Actually, it was at this time that Aramco, the Arab American Oil Company, came into Saudi Arabian, and their deal was a fifty-fifty split, so 50 percent for the country that has the oil and 50 percent for the company that comes in and builds the refinery. That had the air of fairness that ordinary people could understand, but the Anglo-Iranian Oil Company would not give in one inch. And that just made the Iranians more and more radical.

They imposed a crushing economic embargo on Iran. They required all their oil technicians to leave. Many of them wanted to stay in Iran and work for the nationalized company. The British wouldn’t allow this. So, since they had been very careful not to train anyone how to run the oil refinery, any Iranians, that was the end of the possibility of oil refining. Just in case the Iranians could figure out how to extract any oil, the British imposed a naval embargo around the port, where oil is exported from in Iran. The British took Mosaddeq to the United Nations, they took him to the World Court, both unsuccessfully. The British were arguing that the Iranian oil industry was their private property and that Mosaddeq had stolen it from them. That was their complaint, but they failed to get any redress in international fora.
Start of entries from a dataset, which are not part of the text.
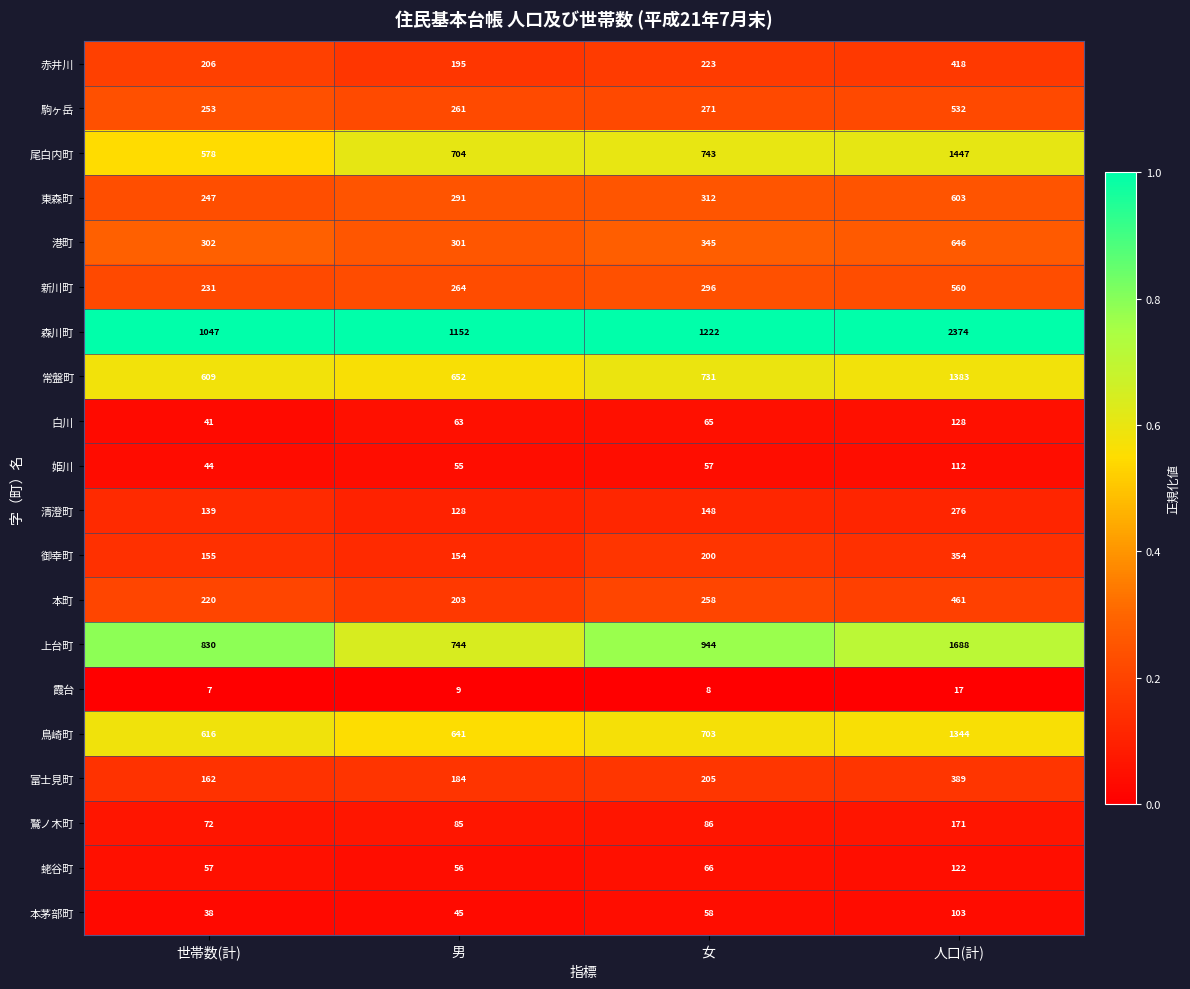

Is it true that 新川町 equals 341 at 世帯数(計)?

False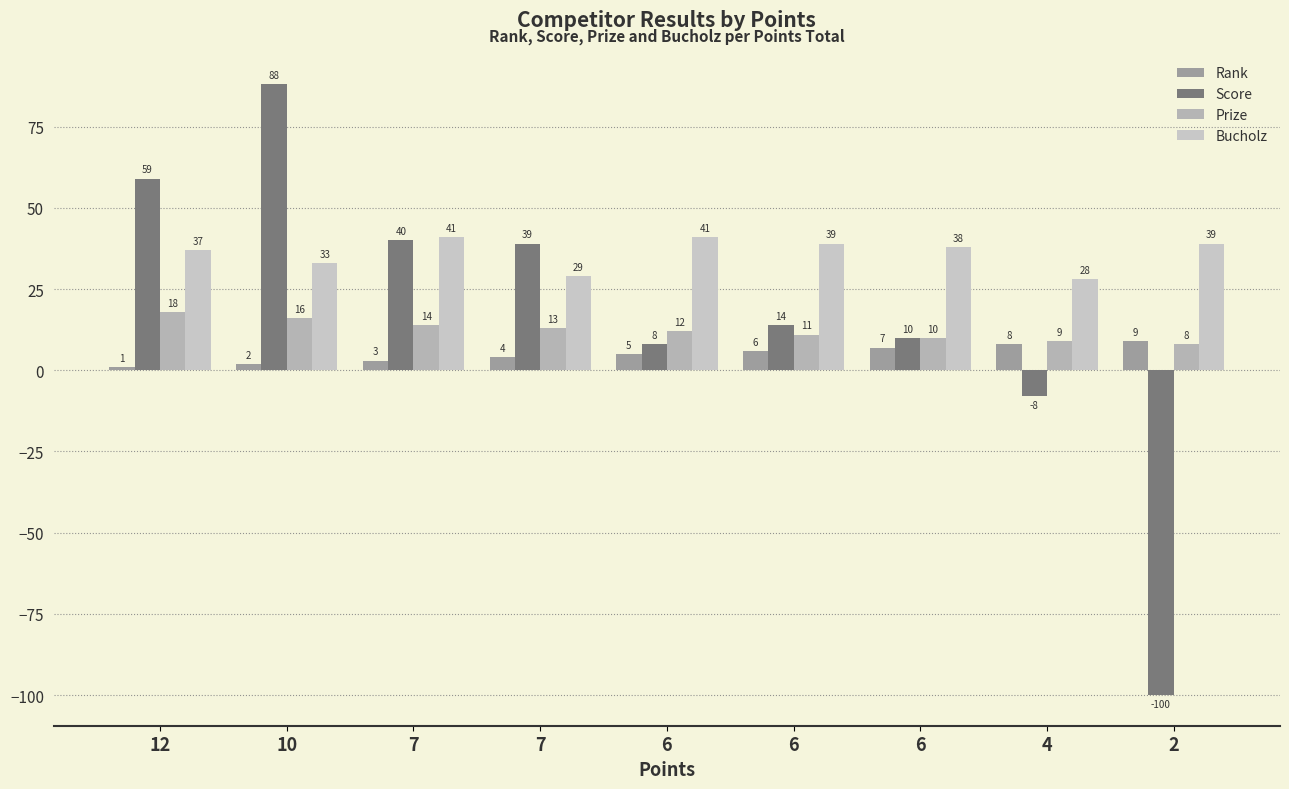

Is the value of Bucholz at 10 greater than the value of Score at 7?

No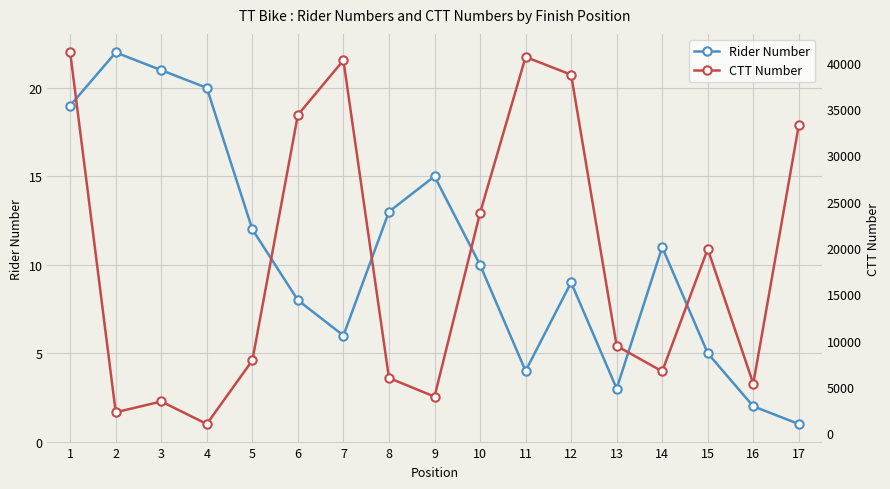

Which series has the largest range (max minus min)?

CTT Number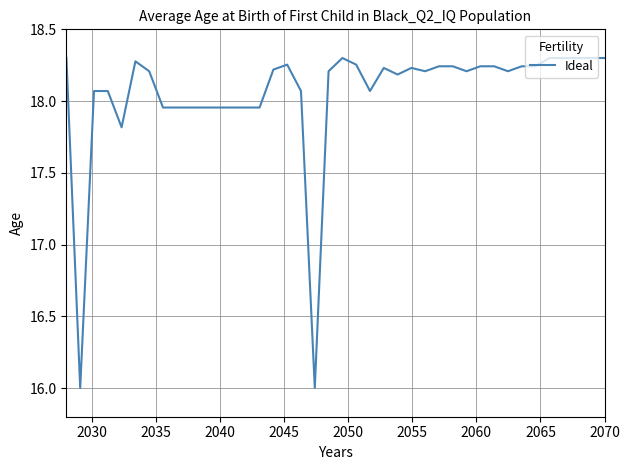

What is the difference between the second highest and minimum values?

2.3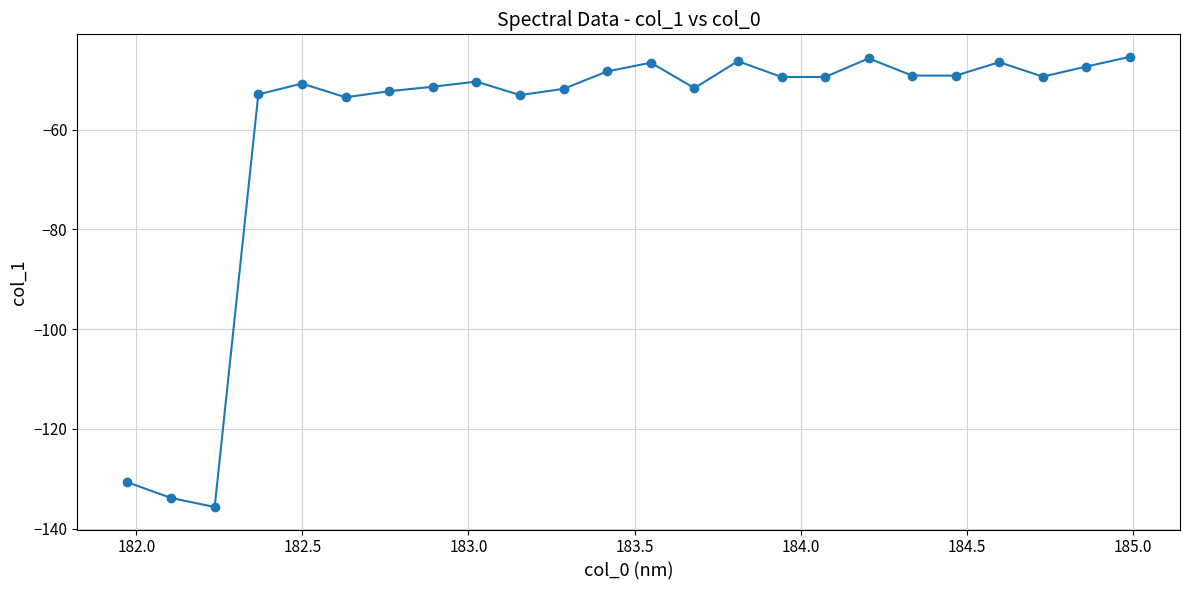

Count the number of categories in the chart.

24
So then, the only thing that Prime Minister Churchill could think of to do was to ask Harry Truman, the American president, to do this job for us: Can you please overthrow Mosaddeq, because we don’t have anyone in Iran now that can do it? And Truman said no. Truman believed that the CIA could be a covert action and intelligence-gathering agency, but he never wanted it to get involved in overthrowing governments.[!]

Too bad we have a “democracy.” The next POTUS, well, actually, one of his un-elected cronies, was the mastermind of the US coup of Iran.
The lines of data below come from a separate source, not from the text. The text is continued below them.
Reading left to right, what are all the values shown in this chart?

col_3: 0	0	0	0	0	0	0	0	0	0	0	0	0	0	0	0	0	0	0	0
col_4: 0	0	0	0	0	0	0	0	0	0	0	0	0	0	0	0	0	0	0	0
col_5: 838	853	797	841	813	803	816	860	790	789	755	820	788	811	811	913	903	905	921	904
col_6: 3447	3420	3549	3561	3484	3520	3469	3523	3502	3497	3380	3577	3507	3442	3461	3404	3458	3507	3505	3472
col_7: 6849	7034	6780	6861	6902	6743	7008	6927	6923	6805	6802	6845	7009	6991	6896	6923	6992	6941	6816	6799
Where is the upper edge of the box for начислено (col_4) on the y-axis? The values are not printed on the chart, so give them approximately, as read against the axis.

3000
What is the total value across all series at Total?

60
Dwight Eisenhower took office. John Foster Dulles became his secretary of state. And Dulles had spent his whole adult life working as a lawyer for giant international corporations. And the idea that a country should be able to get away with nationalizing such a big company, such a big corporate resource, was, as Dulles very well understood, a great threat to the system that he had been representing all his life, the system of multinational enterprise. And he realized that it was in the interest of the United States, as he saw them, to make sure that no such example could be set. So the new administration, the Eisenhower administration, reversed the policy of the Truman administration. They agreed to send a CIA agent, Kermit Roosevelt, to Iran in the summer of 1953.
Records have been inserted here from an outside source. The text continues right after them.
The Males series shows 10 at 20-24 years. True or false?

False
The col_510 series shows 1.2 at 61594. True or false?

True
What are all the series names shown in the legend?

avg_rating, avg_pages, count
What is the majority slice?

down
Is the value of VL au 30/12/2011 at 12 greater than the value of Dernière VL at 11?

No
Kermit Roosevelt, grandson of Teddy Roosevelt.

Just very briefly, so we placed the Shah back on his peacock throne. The Shah ruled with increasing repression for twenty-five years. His repression set off the explosion of the late 1970s, what we call the Islamic Revolution. That revolution brought to power a clique of fanatically anti-American mullahs. That revolution also inspired radicals in other countries, like next-door Afghanistan, where the Taliban came to power and gave shelter to al-Qaeda with results we all know. That instability in Iran that followed that revolution also led Iran’s great enemy next door, Saddam Hussein, to invade Iran. That not only set off an eight-year war between Iran and Iraq, but it also brought the United States into its death embrace with Saddam. We were the military allies of Saddam during the Iran-Iraq War, and we were supplying Saddam with military intelligence, with Bell helicopters that he used to spray gas on Iranian positions. President Reagan sent a special envoy twice to Baghdad to negotiate with Saddam and ask him how we could help him. And, of course, that envoy was Donald Rumsfeld. So that instability set off by that revolution also led the United States into the spiral in Iraq that brought us to the point where we are now.

Lesson learned? Nah, we’ll probably do it again, and less peacefully than a coup, this time we’ll roll in with bombs. If you read the article you’ll find out that the CIA and Mossad (Israeli CIA) were involved with the Iranian secret police that brutalized the country in between our coup and the second overthrow of the Shah in ‘79.